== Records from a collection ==
════

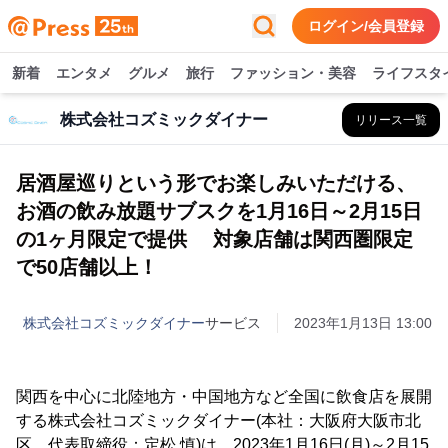
ログイン/会員登録
新着
エンタメ
グルメ
旅行
ファッション・美容
ライフスタ
株式会社コズミックダイナー
リリース一覧
居酒屋巡りという形でお楽しみいただける、
お酒の飲み放題サブスクを1月16日～2月15日
の1ヶ月限定で提供 対象店舗は関西圏限定
で50店舗以上！
株式会社コズミックダイナー
サービス
2023年1月13日 13:00
関西を中心に北陸地方・中国地方など全国に飲食店を展開
する株式会社コズミックダイナー(本社：大阪府大阪市北
区、代表取締役：定松 慎)は、2023年1月16日(月)～2月15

════

What is needed is an exact retyping of every line from the one containing "お酒の飲み放題サブスクを1月16日～2月15日" through the final line of the entries, and only those lines.

お酒の飲み放題サブスクを1月16日～2月15日
の1ヶ月限定で提供 対象店舗は関西圏限定
で50店舗以上！
株式会社コズミックダイナー
サービス
2023年1月13日 13:00
関西を中心に北陸地方・中国地方など全国に飲食店を展開
する株式会社コズミックダイナー(本社：大阪府大阪市北
区、代表取締役：定松 慎)は、2023年1月16日(月)～2月15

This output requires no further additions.